[Stored data entries]
-=-=-
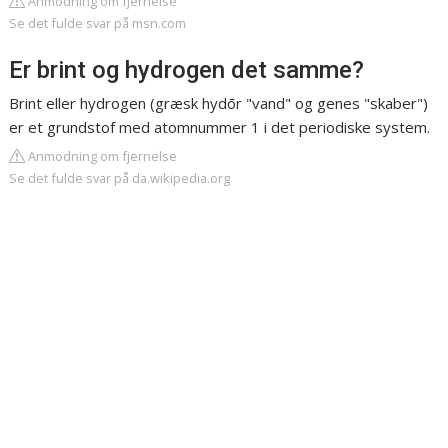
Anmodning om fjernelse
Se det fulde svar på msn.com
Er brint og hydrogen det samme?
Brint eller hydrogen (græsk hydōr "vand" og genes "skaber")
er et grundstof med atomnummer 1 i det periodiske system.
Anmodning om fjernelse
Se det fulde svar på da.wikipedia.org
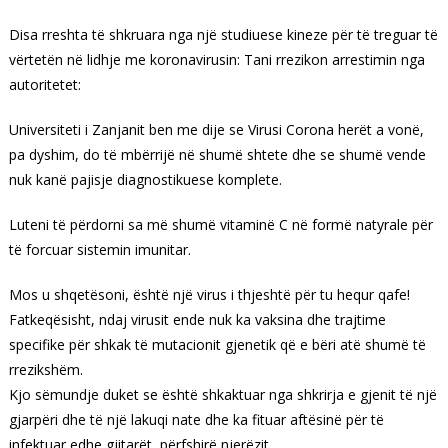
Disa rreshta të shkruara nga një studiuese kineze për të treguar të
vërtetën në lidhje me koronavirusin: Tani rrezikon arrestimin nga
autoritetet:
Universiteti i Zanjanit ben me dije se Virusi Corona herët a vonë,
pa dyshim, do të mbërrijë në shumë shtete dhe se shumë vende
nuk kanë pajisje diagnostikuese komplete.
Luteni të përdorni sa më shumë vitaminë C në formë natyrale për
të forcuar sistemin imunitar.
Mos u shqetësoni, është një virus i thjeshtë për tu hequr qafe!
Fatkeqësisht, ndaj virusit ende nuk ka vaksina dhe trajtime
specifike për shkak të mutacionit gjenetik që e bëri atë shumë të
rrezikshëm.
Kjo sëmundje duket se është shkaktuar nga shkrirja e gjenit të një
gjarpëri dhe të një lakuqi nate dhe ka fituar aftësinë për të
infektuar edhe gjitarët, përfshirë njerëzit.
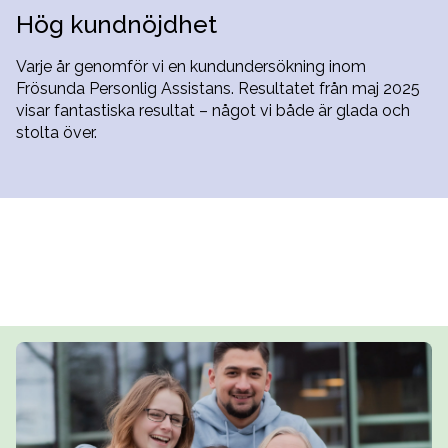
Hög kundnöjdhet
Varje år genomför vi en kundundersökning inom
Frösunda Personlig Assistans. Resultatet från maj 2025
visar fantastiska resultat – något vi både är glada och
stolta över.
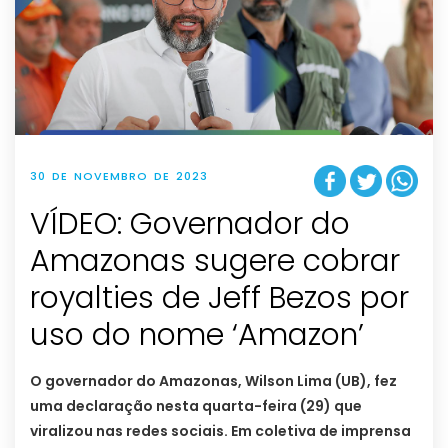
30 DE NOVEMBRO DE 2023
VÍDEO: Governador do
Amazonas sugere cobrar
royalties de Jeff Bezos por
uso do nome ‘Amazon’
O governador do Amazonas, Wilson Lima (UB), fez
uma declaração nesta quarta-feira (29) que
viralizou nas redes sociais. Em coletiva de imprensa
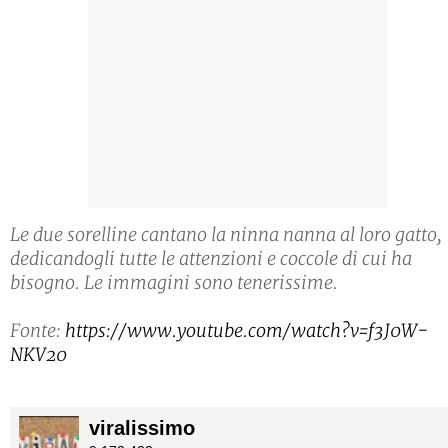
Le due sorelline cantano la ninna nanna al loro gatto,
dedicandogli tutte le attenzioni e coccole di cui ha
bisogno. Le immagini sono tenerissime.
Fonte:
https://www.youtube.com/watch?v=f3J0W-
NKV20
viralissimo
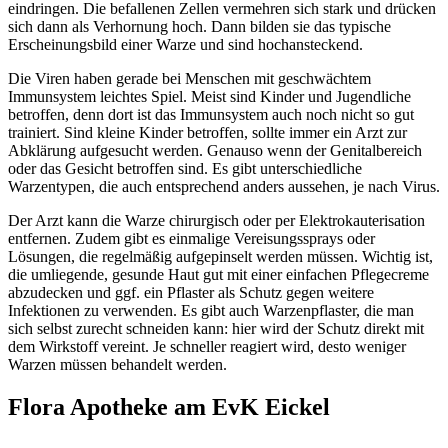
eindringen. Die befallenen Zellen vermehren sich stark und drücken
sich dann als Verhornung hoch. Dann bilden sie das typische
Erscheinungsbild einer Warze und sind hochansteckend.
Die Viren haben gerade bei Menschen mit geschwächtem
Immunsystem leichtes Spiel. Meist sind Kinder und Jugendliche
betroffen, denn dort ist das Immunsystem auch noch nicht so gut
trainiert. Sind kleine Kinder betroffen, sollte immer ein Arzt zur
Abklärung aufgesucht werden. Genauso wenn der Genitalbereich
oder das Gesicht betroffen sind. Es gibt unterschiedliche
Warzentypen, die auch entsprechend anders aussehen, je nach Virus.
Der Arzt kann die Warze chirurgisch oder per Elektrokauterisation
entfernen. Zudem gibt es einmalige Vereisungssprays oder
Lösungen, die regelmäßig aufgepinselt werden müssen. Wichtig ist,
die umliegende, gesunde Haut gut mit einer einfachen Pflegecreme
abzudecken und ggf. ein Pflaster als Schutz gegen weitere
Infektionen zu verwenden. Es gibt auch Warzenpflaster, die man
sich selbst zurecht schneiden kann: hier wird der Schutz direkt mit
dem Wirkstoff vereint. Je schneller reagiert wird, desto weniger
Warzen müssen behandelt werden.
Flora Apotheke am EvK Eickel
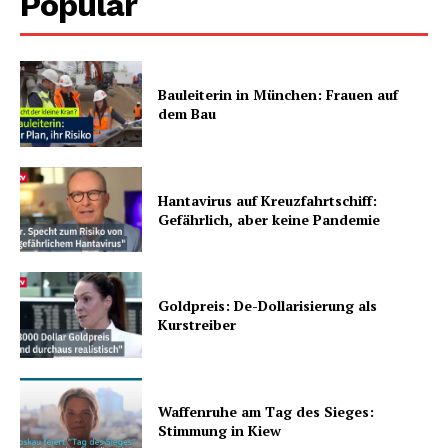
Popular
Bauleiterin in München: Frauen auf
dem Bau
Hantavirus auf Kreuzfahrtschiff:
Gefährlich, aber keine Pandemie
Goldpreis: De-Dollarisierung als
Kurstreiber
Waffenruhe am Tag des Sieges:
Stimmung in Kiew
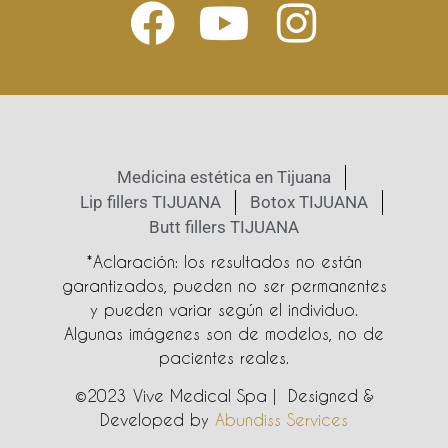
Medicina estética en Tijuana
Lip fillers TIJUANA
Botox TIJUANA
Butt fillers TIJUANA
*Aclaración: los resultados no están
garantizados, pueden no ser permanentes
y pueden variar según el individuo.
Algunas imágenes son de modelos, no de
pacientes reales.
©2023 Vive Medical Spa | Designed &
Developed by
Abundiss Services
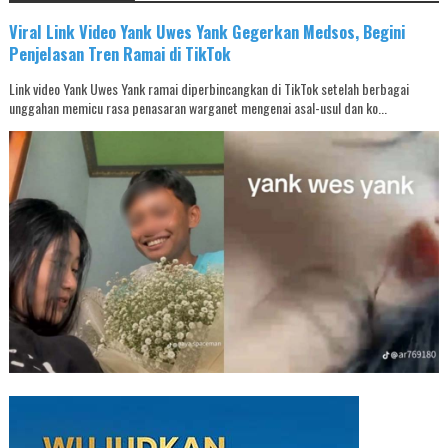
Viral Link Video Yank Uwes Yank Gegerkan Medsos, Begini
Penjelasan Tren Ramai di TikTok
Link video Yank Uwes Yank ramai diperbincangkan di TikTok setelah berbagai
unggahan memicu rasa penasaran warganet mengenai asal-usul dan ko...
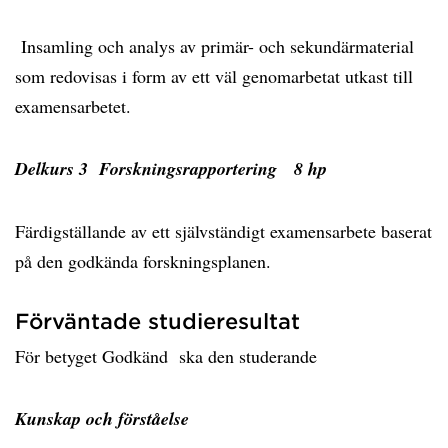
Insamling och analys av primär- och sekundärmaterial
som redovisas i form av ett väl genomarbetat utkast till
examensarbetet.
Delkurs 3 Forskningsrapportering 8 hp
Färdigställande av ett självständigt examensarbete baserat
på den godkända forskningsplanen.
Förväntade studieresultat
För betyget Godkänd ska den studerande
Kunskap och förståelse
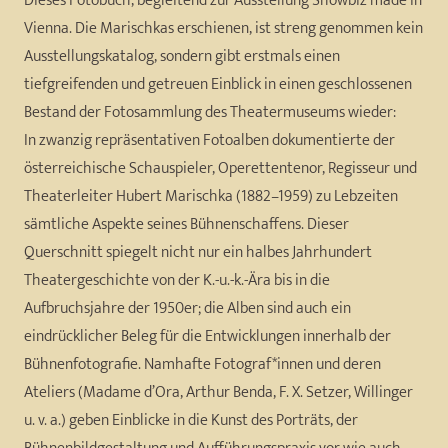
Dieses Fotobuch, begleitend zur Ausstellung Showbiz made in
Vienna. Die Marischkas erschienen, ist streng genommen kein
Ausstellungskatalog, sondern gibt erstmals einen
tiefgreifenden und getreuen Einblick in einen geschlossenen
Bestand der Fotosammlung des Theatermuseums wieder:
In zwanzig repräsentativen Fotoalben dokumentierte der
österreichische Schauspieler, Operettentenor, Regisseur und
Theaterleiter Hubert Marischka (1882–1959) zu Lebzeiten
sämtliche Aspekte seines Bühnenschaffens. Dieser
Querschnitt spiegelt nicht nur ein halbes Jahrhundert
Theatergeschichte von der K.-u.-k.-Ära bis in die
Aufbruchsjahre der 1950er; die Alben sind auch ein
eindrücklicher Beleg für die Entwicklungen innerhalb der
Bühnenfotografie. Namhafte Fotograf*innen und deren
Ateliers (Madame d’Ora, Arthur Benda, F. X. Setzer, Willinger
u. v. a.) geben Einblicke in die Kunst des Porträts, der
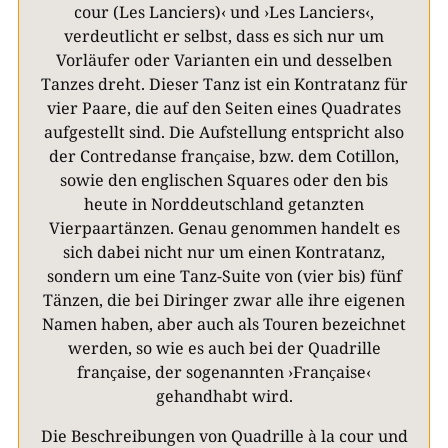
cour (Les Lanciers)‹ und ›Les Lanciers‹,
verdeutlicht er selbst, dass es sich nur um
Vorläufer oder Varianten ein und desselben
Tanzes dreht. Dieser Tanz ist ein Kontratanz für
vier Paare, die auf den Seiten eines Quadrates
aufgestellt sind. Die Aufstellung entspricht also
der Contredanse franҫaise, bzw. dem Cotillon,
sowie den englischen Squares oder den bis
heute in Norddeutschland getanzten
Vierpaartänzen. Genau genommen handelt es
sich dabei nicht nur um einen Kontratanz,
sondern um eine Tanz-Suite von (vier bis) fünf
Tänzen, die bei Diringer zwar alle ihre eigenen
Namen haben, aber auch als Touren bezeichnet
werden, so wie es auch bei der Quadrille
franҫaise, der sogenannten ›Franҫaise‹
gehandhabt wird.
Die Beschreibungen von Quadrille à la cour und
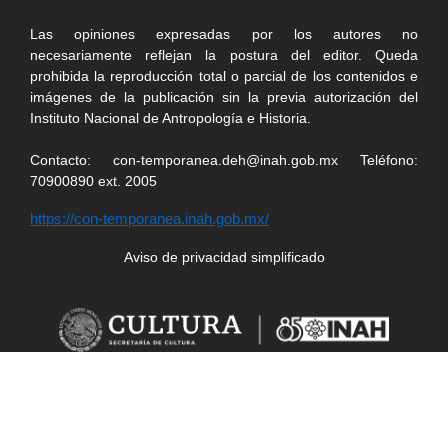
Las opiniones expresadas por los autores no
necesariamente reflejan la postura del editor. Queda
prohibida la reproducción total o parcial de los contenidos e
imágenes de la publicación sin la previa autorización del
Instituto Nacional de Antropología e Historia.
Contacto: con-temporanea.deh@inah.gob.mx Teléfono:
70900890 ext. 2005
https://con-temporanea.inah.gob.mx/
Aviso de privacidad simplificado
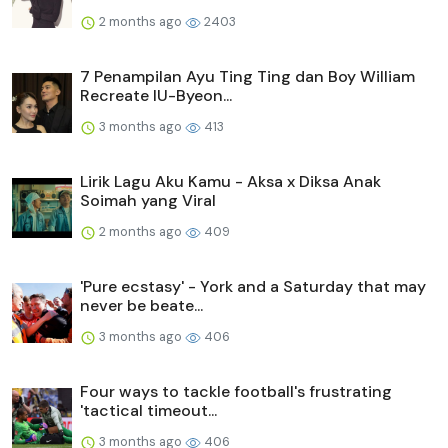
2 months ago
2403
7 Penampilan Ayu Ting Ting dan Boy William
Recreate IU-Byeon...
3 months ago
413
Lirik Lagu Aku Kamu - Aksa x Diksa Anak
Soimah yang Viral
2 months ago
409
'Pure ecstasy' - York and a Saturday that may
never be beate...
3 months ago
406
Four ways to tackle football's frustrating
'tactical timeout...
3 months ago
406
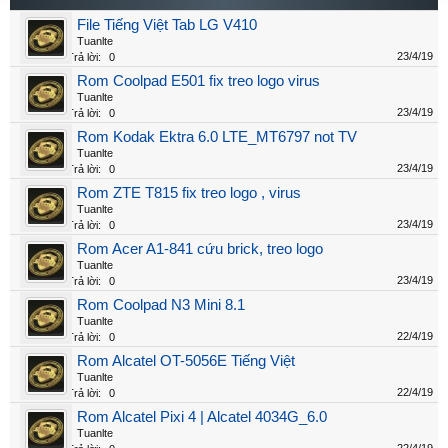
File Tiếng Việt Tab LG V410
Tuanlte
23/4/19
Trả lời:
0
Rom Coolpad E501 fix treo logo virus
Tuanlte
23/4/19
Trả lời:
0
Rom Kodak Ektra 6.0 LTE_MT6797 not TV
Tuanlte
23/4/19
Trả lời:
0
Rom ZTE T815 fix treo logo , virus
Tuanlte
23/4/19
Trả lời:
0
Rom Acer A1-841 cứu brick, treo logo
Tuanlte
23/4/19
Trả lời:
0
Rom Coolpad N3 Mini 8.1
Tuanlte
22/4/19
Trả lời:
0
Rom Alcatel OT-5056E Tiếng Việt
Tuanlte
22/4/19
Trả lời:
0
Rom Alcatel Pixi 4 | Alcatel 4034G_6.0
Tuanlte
-=-=-
- _Exercise aim_: Go through the records above and copy each line where "cour" is found.

- _Problem solution_:
cour (Les Lanciers)‹ und ›Les Lanciers‹,
Die Beschreibungen von Quadrille à la cour und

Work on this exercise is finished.